ABSTRACT

The first issue, ‘Boundaries and Race’, displays a wide-ranging engagement with diverse positions in critical theory. Three of the articles focus on the questions of race and colonialism. In his essay, ‘Race as science, race as language’, Gareth Cornwell examines the genealogy of race in the manner of Michel Foucault’s critique in The Birth of the Clinic. He argues that the so-called science of race, with its roots in the nineteenth century, is far from being the kind of objective science that it purports to be: it is a language and as such it partakes of the metaphoricity and arbitrariness characteristic of all languages. Cornwell offers a helpful summary of the current state of the debate on the subject and also demonstrates the value of Foucauldian epistemological strategies in the study of race and colonialism. John Noyes’s essay, ‘The capture of space’ uses aspects of the theoretical framework developed by Deleuze and Guattari in order to interrogate the ideological implications of an episode in a short story by the colonial German writer, Hans Grimm. He shows how, by employing the devices of deterritorialization and reterritorialization, the colonist ensures that the ‘native’ is transformed into and inscribed in Western writing.

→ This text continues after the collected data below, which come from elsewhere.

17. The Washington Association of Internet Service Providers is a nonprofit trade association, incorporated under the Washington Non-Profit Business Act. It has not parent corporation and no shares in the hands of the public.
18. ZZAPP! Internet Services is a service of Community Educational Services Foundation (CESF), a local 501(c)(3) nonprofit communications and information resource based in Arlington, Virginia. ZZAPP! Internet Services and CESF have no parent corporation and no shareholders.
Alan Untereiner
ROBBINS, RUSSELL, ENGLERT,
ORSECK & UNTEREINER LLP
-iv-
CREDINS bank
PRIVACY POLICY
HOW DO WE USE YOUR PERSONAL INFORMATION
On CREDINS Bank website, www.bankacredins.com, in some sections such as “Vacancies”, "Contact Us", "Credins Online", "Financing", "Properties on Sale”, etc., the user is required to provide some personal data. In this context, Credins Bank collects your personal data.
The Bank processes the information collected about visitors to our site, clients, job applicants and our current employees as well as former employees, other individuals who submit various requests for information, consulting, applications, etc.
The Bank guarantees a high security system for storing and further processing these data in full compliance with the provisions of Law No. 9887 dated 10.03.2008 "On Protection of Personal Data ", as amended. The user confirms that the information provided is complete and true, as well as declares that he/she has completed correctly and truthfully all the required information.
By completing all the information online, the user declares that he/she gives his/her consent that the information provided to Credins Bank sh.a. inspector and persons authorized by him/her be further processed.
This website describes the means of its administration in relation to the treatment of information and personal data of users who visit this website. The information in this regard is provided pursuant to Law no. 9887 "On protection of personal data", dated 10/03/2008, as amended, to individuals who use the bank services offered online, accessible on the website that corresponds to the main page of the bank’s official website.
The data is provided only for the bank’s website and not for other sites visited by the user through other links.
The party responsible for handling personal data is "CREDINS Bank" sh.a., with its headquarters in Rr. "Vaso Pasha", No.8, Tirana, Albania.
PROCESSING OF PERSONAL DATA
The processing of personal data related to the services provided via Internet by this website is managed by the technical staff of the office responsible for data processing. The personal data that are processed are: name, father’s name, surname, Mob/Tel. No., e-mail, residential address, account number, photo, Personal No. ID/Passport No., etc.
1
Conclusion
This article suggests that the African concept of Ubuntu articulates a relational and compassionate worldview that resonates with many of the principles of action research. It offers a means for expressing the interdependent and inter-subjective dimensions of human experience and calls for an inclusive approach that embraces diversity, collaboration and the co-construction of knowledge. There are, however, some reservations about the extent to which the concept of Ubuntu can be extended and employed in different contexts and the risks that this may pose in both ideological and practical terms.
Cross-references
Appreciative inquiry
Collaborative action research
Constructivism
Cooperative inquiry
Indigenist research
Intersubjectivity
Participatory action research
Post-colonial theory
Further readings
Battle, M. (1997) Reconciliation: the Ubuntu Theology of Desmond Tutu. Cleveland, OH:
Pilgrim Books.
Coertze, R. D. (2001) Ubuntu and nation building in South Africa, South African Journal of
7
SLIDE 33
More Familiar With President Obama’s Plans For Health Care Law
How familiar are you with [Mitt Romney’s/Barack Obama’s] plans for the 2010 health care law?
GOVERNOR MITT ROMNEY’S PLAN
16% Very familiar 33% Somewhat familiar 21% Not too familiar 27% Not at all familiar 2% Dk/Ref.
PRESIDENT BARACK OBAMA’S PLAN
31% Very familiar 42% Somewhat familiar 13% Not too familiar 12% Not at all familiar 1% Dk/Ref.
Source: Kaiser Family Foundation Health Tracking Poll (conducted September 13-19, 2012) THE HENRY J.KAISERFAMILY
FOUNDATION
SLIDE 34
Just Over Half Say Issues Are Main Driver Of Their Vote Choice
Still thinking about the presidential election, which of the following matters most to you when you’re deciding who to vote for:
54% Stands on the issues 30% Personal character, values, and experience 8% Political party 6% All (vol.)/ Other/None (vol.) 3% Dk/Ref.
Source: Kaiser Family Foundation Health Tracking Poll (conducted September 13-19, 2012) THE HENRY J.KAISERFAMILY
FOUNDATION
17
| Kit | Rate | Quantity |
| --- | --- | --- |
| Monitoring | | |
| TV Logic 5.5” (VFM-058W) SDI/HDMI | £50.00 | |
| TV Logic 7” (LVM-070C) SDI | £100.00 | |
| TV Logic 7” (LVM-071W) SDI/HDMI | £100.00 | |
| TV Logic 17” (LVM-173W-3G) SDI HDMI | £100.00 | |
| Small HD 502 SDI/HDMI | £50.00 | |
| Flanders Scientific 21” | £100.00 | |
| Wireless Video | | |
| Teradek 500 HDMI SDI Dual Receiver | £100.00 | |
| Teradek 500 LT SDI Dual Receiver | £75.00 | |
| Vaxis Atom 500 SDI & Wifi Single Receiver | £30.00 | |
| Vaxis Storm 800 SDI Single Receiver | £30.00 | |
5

Taking the theme further, Njabulo Ndebele’s essay, ‘Redefining relevance’, presents us with a science of resistance based on the strategic use of the norms of literary production. He argues that hitherto Black South African literature has been dominated by a paradigm of protest which is no longer supported by the objective conditions of the struggle in the country. He calls for a literature which probes beneath the surface of oppression and represents the invisible and perhaps more insidious forms of ideological interpellation.